--- What you need to do ---
From the listing that follows, output everything exactly except the pictures.
[Input data — start]
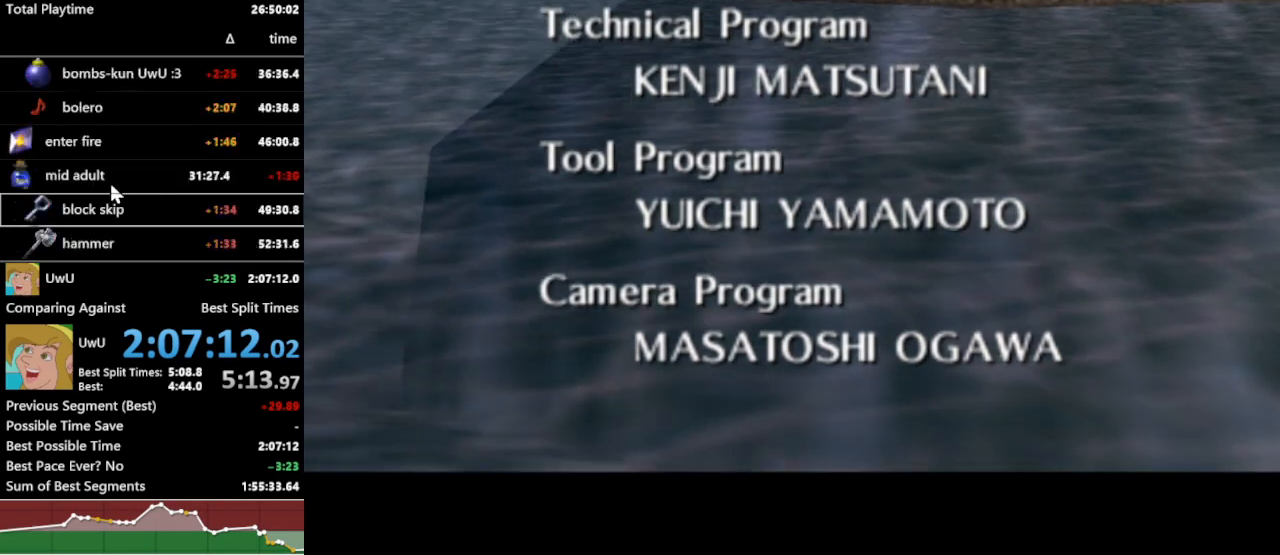
{"buttons": ["R1"], "left_stick": "center", "right_stick": "center", "events": []}
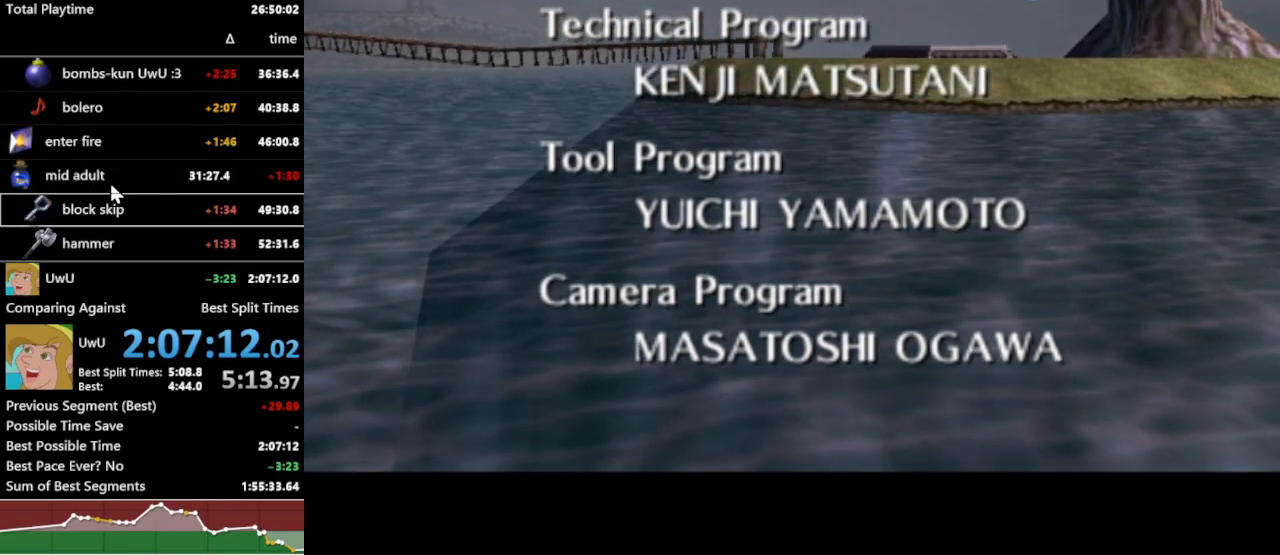
{"buttons": ["R1"], "left_stick": "center", "right_stick": "center", "events": []}
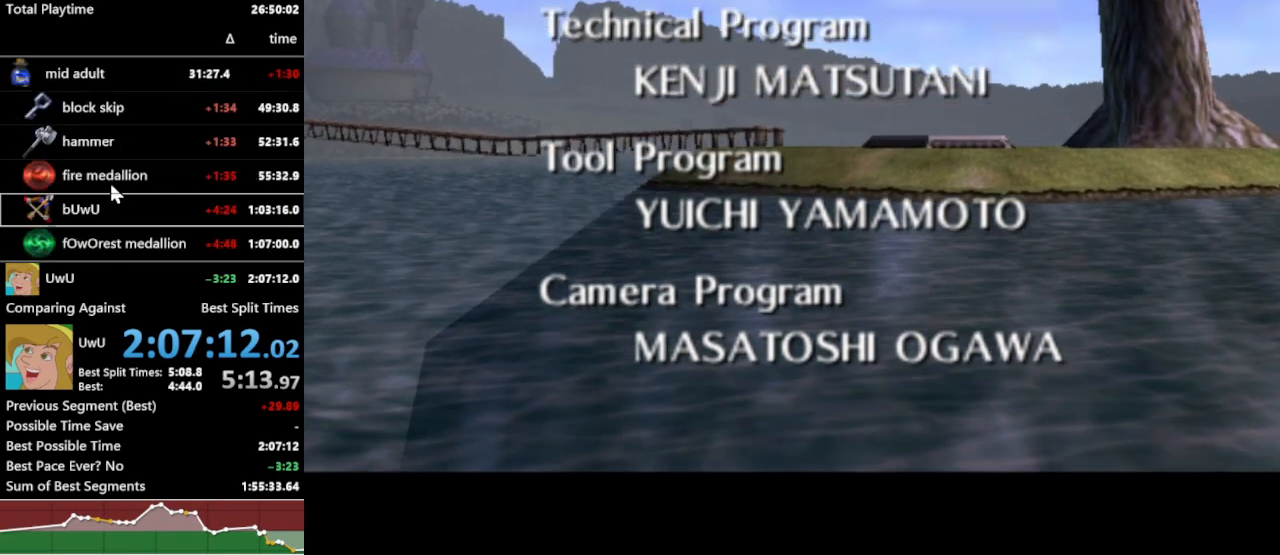
{"buttons": ["R1"], "left_stick": "center", "right_stick": "center", "events": []}
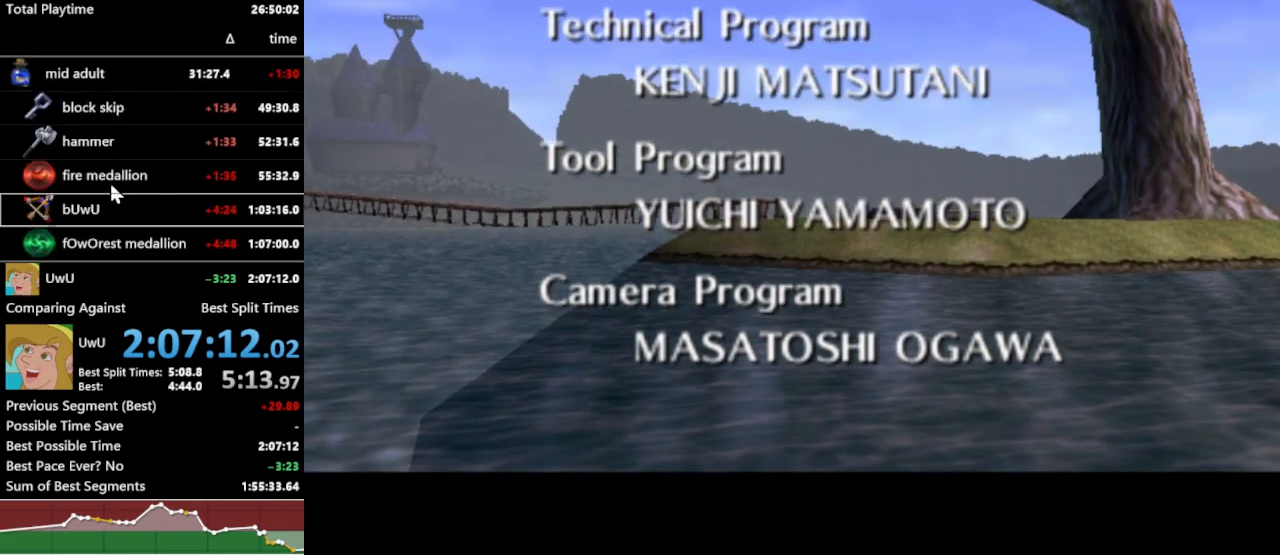
{"buttons": ["R1"], "left_stick": "center", "right_stick": "center", "events": []}
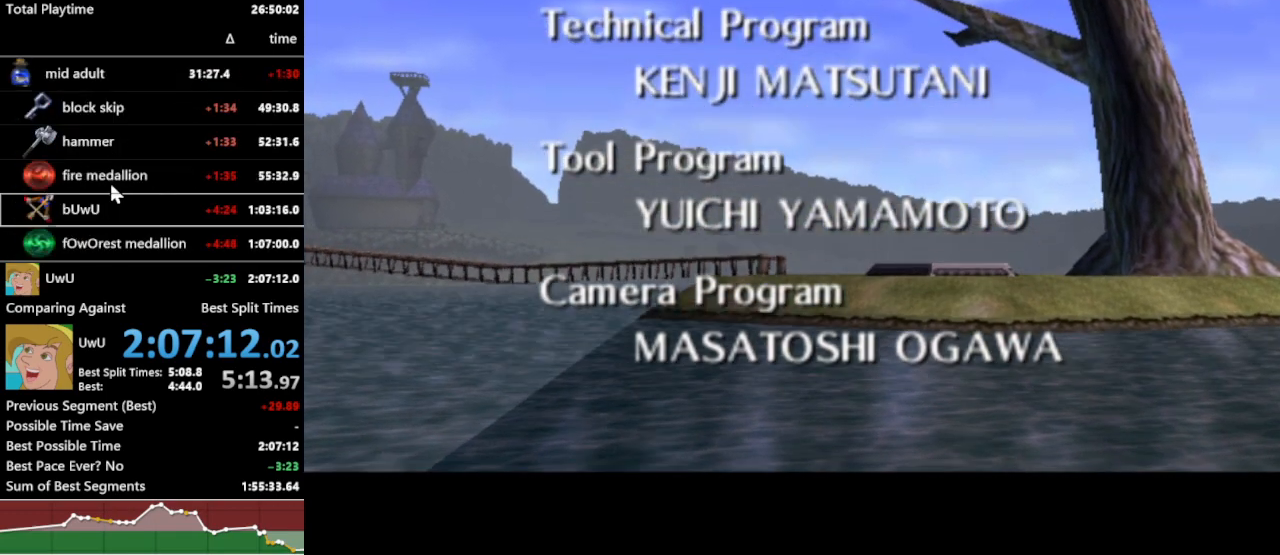
{"buttons": ["R1"], "left_stick": "center", "right_stick": "center", "events": []}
[Input data — finish]
--- Reply ---
{"buttons": ["R1"], "left_stick": "center", "right_stick": "center", "events": []}
{"buttons": ["R1"], "left_stick": "center", "right_stick": "center", "events": []}
{"buttons": ["R1"], "left_stick": "center", "right_stick": "center", "events": []}
{"buttons": ["R1"], "left_stick": "center", "right_stick": "center", "events": []}
{"buttons": ["R1"], "left_stick": "center", "right_stick": "center", "events": []}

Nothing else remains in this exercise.